We do have a routine in which we always spend quality time together (nonsexual intimacy) before one of us goes to bed. Then once that person is ready to sleep, we go our own ways and enjoy some personal space. For my wife this might mean staying up to read a book or binging on Netflix. For me this might mean going to bed early and getting up early to go jogging when it is nice and cool outside while everyone else is getting their beauty rest. 

Regards, 
Badsanta


----------



## Girl_power

Is the problem that he did something “wrong “ and refuses to apologize and/or change his behavior? 
I think the nature of the argument is important for us to know so we can understand a little better. 

I think a difficult thing and a common thing for us women is that we want to be treated better but for whatever reason our significant others don’t necessarily treat us the way we want them too and it upsets us and it’s not bad enough to end the relationship but still makes us unhappy.

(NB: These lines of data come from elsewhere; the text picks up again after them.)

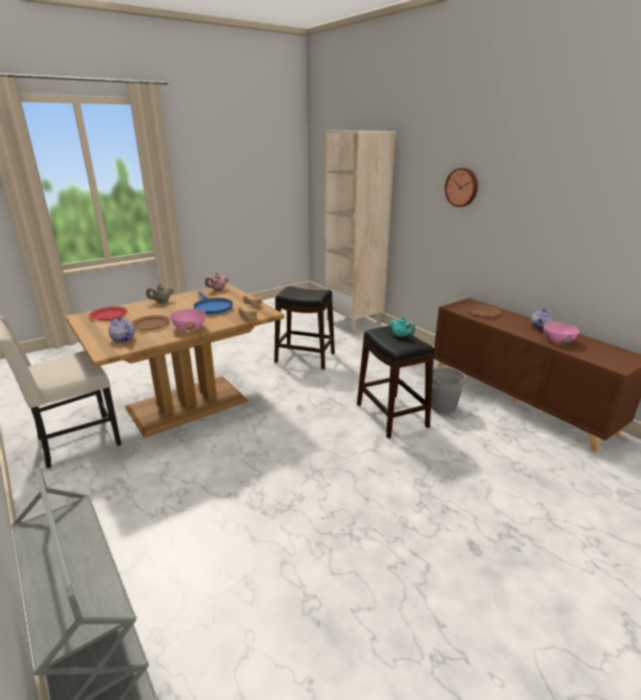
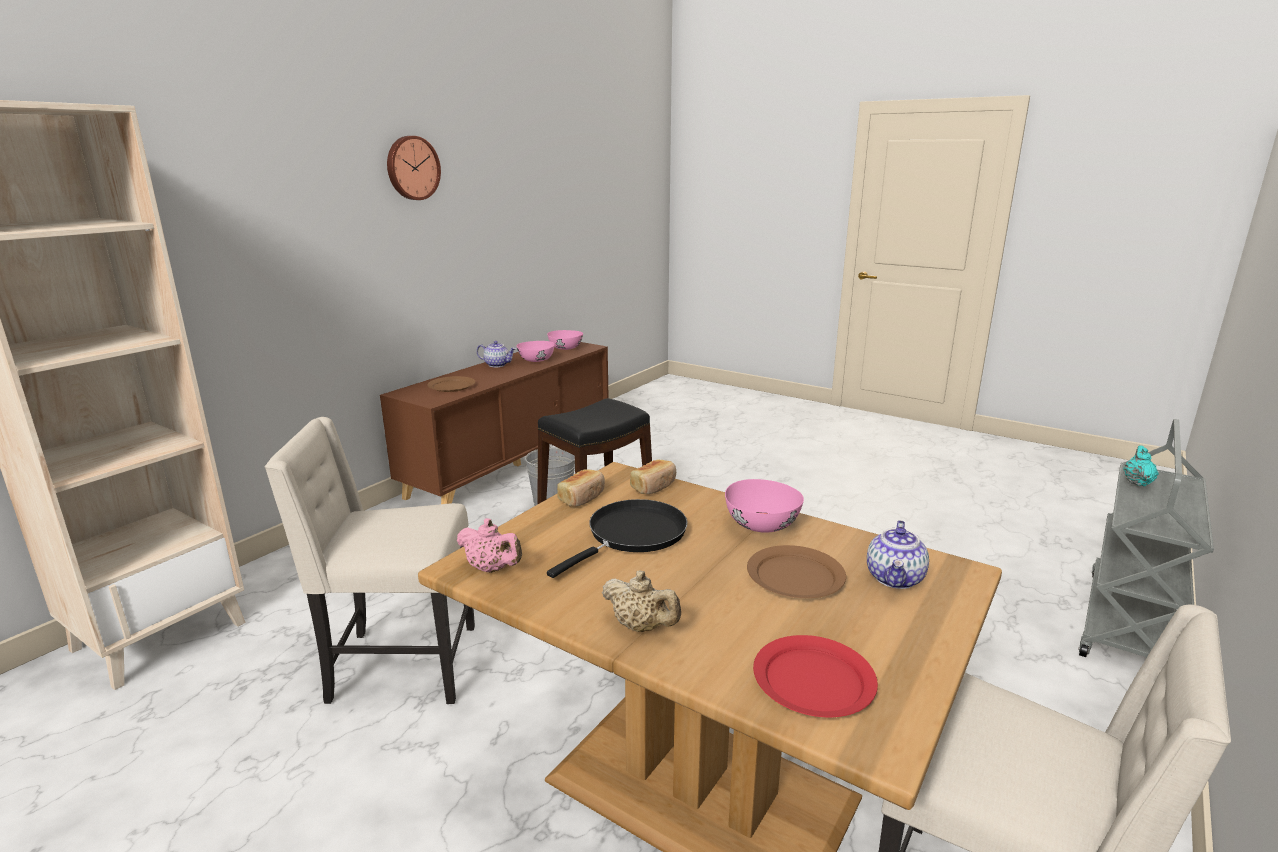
camera: 110 degrees left, 5 degrees down
blue frying pan [194,291,233,314] -> black frying pan [547,499,687,578]
black stool [274,286,335,369] -> beige chair [264,417,475,704]
turquoise teapot [389,317,415,337] -> turquoise teapot moved to [1123,445,1159,486]
wall clock [445,168,478,207] -> wall clock moved to [387,136,441,200]
none -> pink bowl [547,330,583,350]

Is the reason why your “punishing” him by sleeping in the couch so he would wake up and appreciate you?


----------



## Stormguy2018

This is just wrong on so many levels.


----------



## Andy1001

Girl_power said:


> Is the problem that he did something “wrong “ and refuses to apologize and/or change his behavior?
> I think the nature of the argument is important for us to know so we can understand a little better.
> 
> I think a difficult thing and a common thing for us women is that we want to be treated better but for whatever reason our significant others don’t necessarily treat us the way we want them too and it upsets us and it’s not bad enough to end the relationship but still makes us unhappy. Is the reason why your “punishing” him by sleeping in the couch so he would wake up and appreciate you?


I’m probably just being pedantic but nowhere in the op’s post do they say that this is a heterosexual relationship.


----------



## Girl_power

Andy1001 said:


> I’m probably just being pedantic but nowhere in the op’s post do they say that this is a heterosexual relationship.




I can already tell she’s a girl and her partner is a boy. But your right I shouldn’t assume.


----------



## aquarius1

As someone who’s partner did this for 28 years let me tell you what it’s called: STONEWALLING and it’s incredibly damaging to a relationship.

You are playing a very dangerous game with your partner’s heart. And it causes pain, sadness and distance. 
Others are right, it’s passive-aggressive and sadly appears a bit controlling on your part.

Read up, watch videos on stonewalling and improving communication. 

What about starting to break the ice with texting? It’s a non confrontational way to sort some things out.


----------